Give every line from the entries that contains "pixels".
══════════
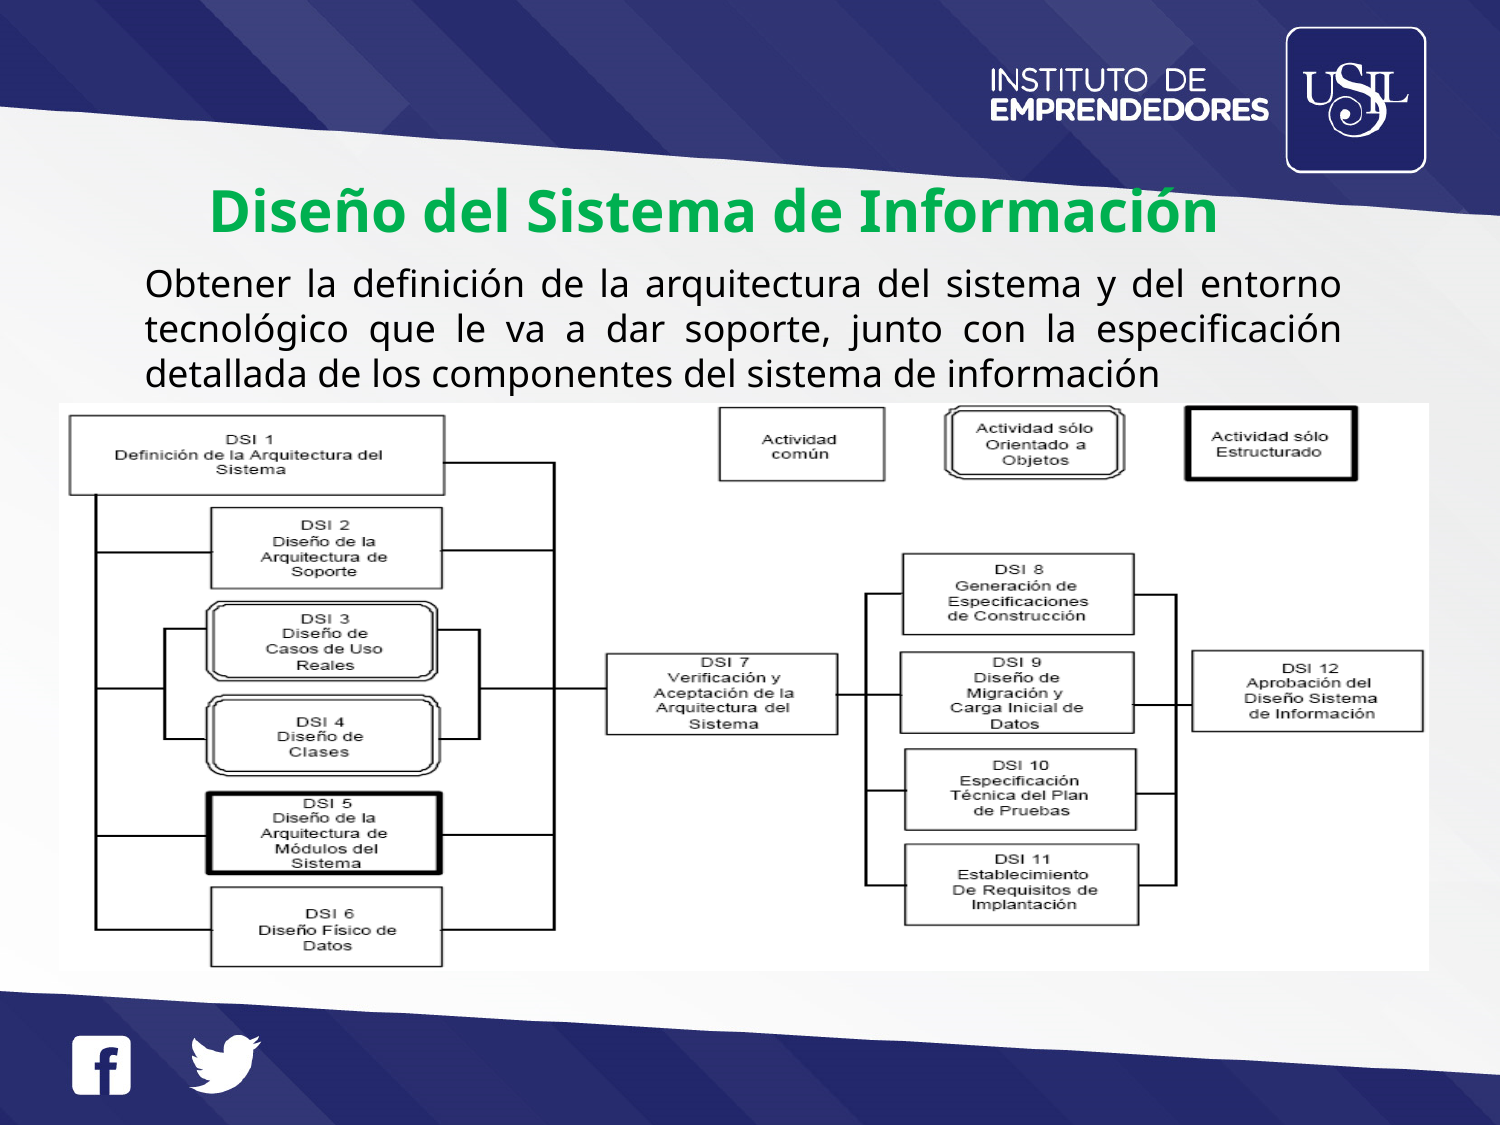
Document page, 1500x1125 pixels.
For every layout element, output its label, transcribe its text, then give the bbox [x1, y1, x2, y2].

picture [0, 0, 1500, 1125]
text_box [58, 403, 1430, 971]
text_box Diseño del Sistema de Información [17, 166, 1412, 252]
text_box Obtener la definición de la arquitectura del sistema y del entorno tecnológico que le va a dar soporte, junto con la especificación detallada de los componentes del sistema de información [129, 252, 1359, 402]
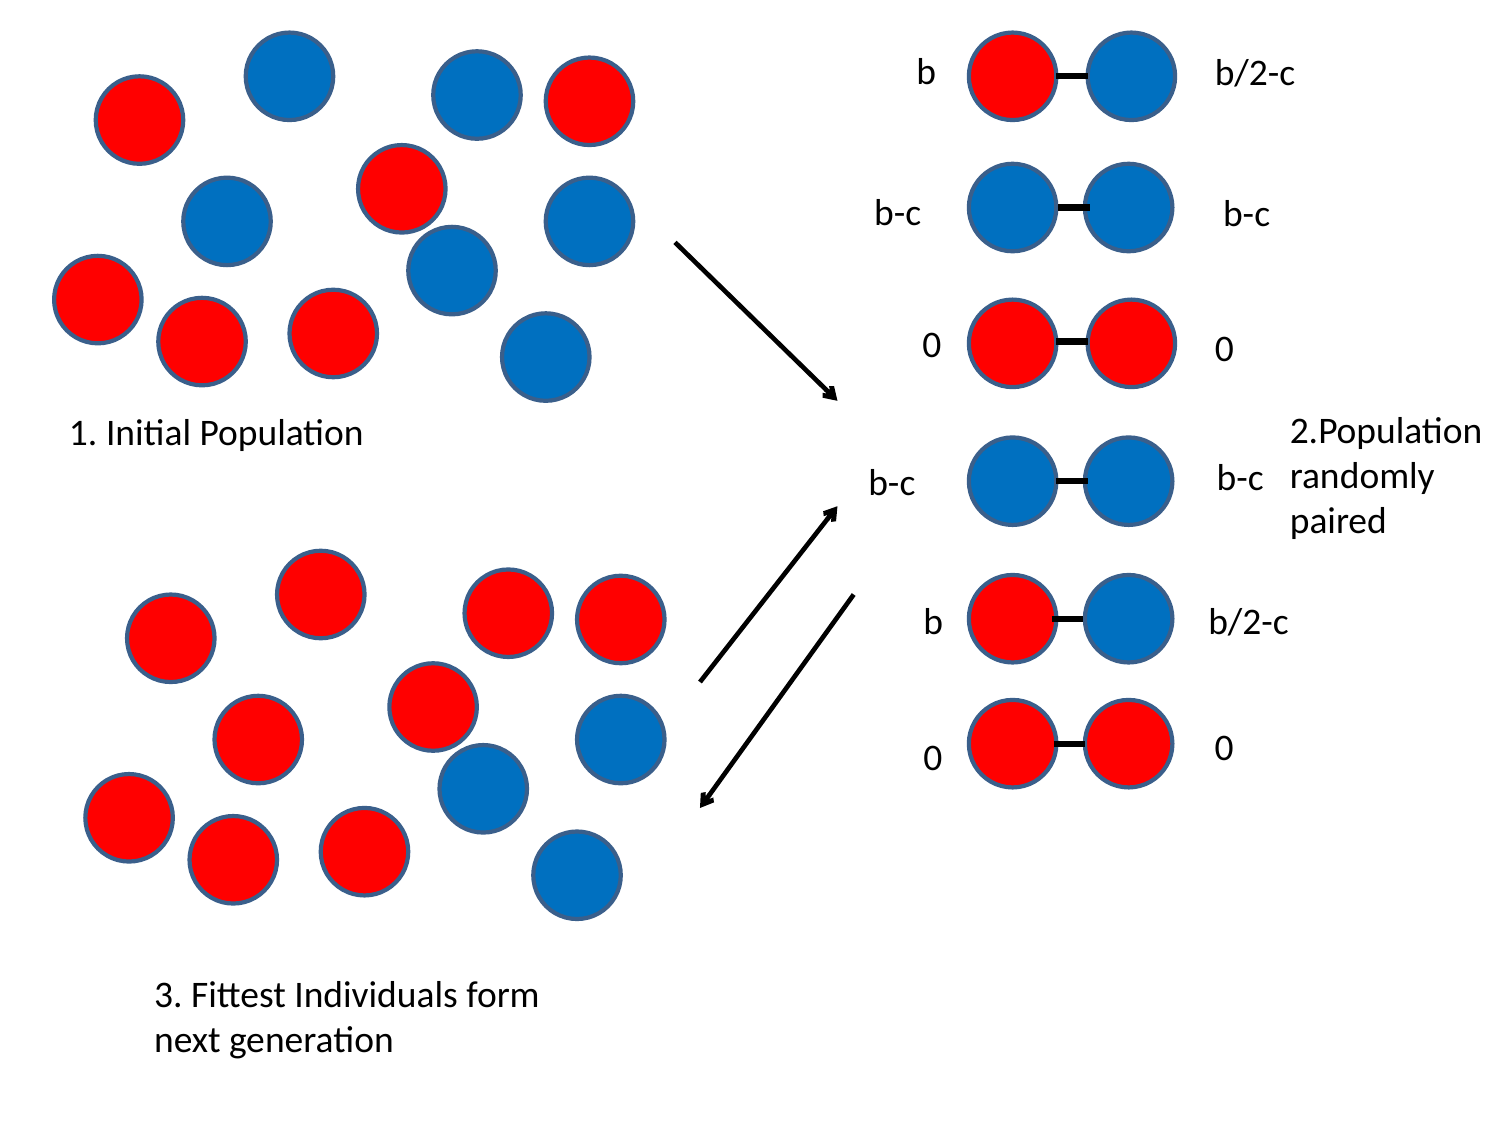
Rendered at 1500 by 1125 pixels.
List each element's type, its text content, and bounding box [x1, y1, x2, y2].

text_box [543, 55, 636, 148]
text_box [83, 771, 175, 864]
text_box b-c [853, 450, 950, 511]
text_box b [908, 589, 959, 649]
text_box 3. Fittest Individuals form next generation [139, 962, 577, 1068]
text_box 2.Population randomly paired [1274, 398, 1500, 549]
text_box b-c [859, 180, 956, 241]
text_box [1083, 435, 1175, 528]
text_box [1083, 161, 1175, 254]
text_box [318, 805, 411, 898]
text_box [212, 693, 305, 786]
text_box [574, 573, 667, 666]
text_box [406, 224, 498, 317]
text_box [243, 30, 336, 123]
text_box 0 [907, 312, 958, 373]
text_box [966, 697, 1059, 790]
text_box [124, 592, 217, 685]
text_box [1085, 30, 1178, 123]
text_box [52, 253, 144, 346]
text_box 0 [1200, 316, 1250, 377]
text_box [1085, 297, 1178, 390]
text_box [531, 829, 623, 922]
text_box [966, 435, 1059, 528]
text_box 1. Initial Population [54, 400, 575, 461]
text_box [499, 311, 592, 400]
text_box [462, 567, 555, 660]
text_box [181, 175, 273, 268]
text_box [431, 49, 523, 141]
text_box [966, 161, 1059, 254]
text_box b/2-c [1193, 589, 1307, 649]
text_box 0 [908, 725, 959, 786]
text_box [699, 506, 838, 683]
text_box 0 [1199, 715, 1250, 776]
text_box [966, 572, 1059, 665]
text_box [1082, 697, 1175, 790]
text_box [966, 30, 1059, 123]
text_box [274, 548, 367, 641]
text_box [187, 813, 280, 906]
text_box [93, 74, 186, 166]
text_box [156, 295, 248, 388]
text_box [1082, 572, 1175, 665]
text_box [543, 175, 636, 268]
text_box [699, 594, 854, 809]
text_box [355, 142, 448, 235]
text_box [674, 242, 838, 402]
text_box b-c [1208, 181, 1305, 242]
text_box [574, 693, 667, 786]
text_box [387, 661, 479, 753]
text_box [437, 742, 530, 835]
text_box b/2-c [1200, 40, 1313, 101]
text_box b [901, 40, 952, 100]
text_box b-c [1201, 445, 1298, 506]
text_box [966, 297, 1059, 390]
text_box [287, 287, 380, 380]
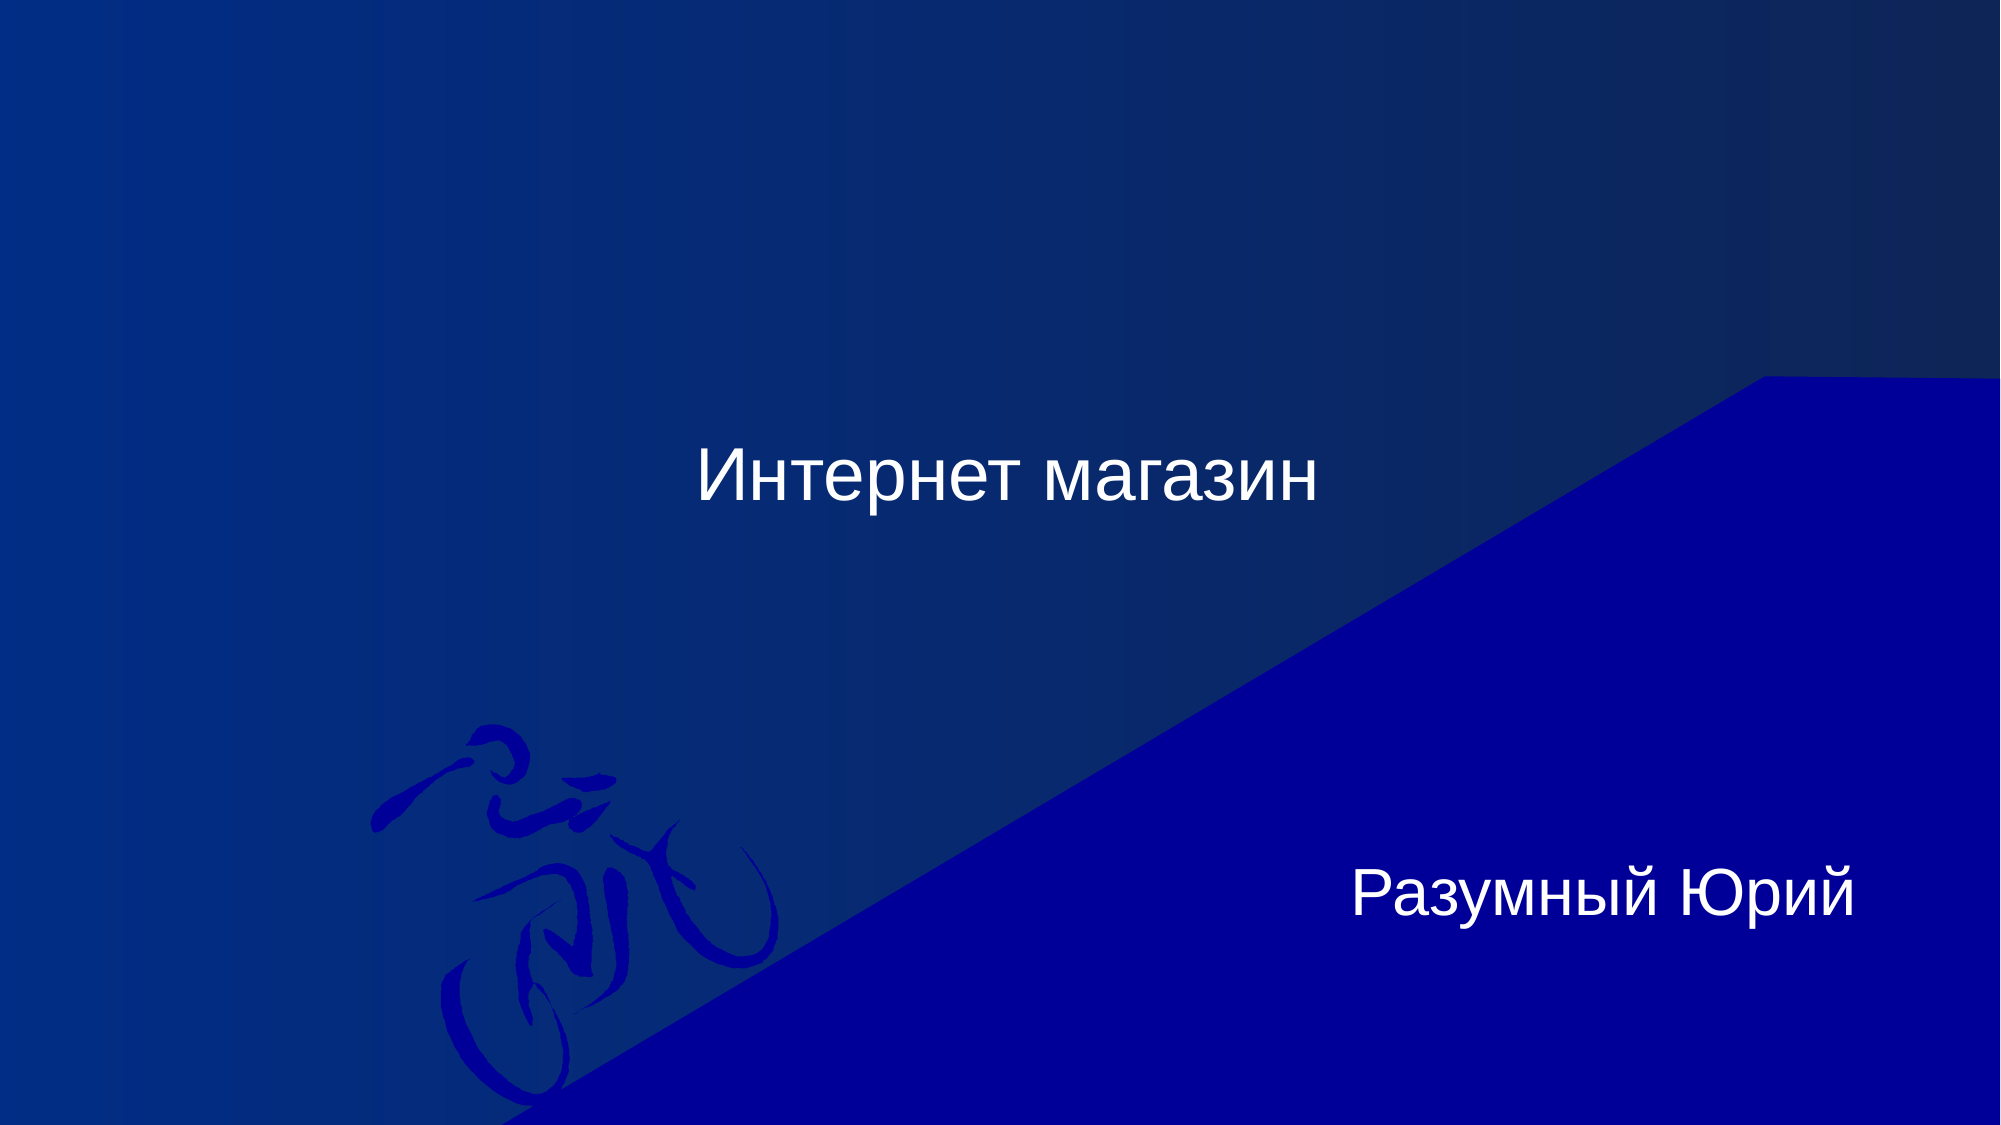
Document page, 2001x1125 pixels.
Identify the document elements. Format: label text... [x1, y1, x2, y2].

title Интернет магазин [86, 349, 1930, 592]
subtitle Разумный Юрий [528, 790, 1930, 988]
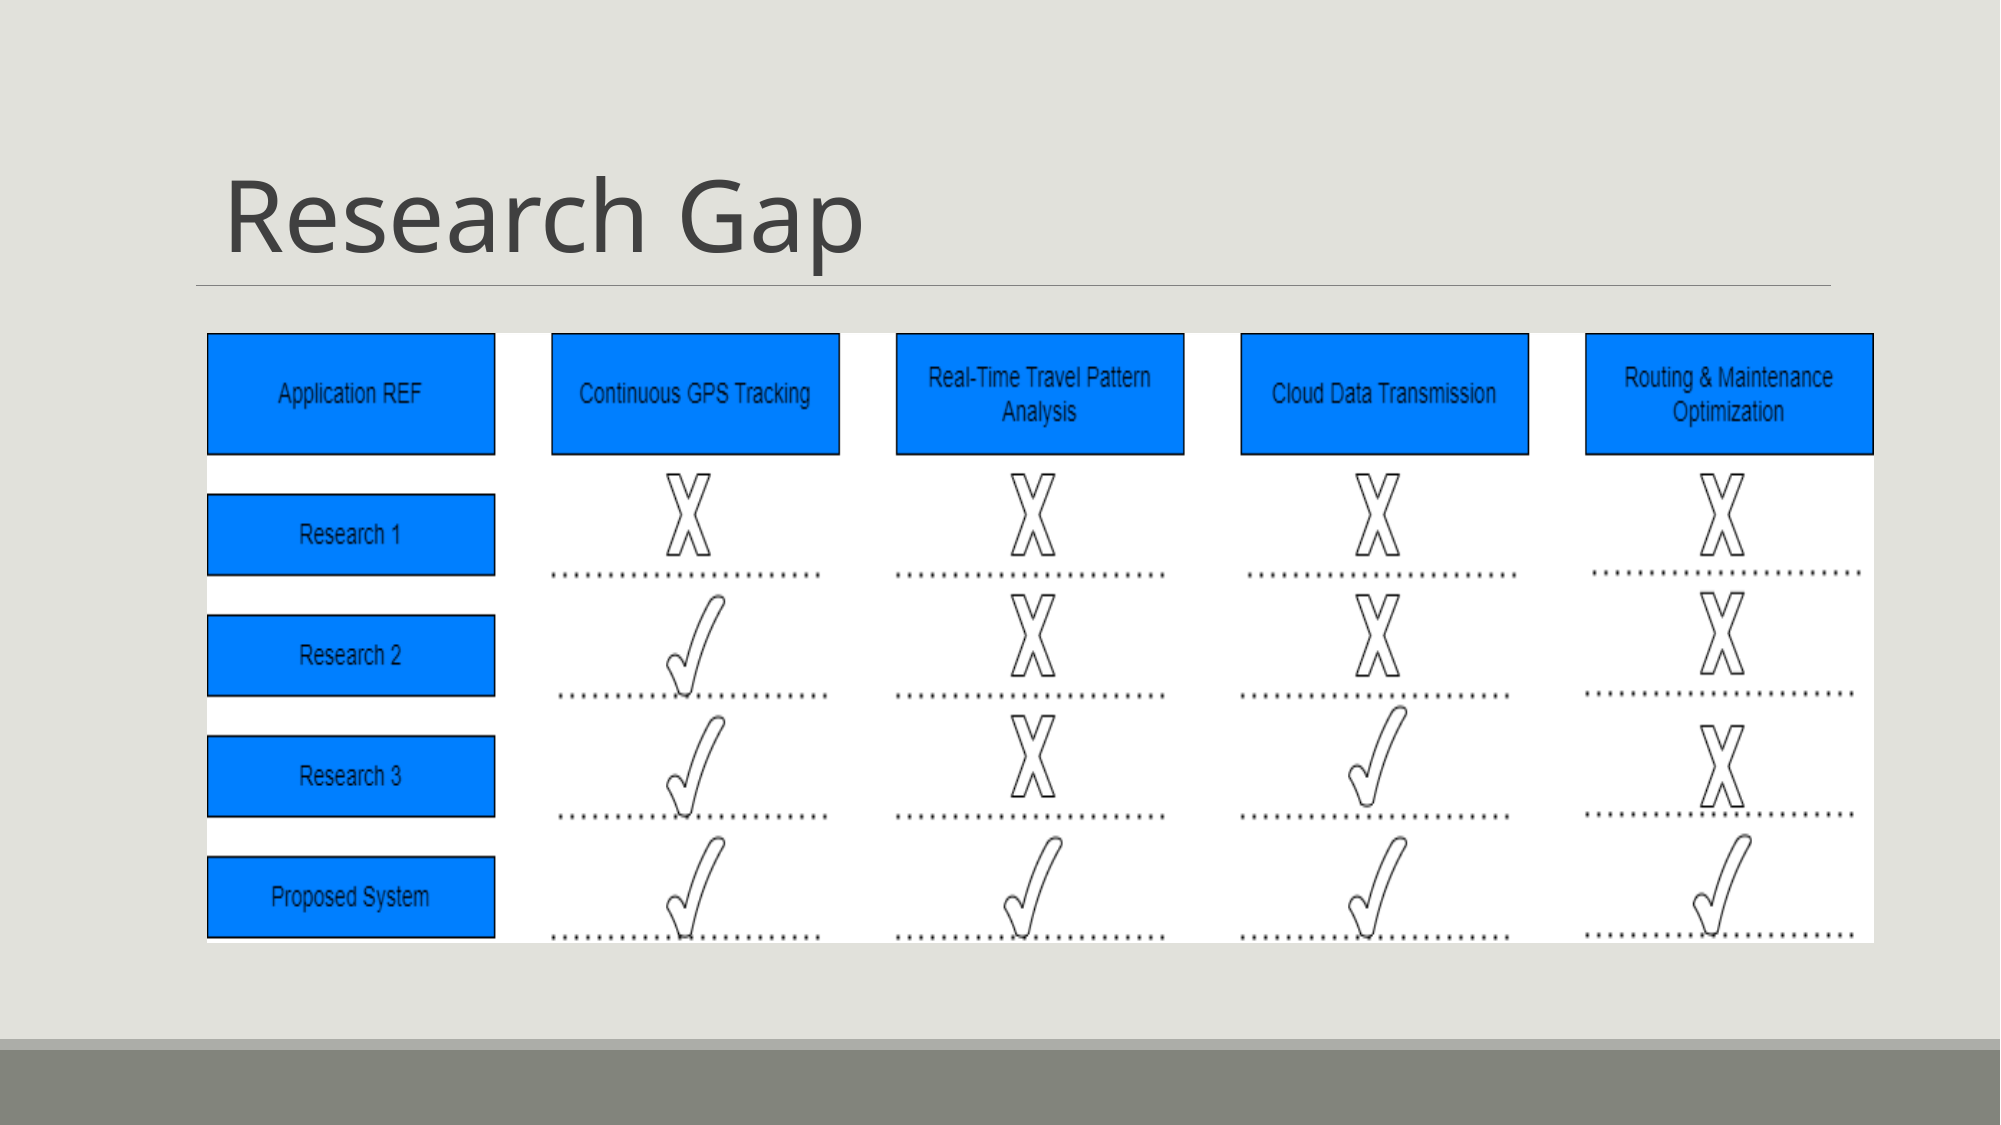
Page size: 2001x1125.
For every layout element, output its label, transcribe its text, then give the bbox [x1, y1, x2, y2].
══════════
→ **Response**
Document page, 1500x1125 pixels.
Rendered at 1500 by 1125 pixels.
Document page, 2001x1125 pixels.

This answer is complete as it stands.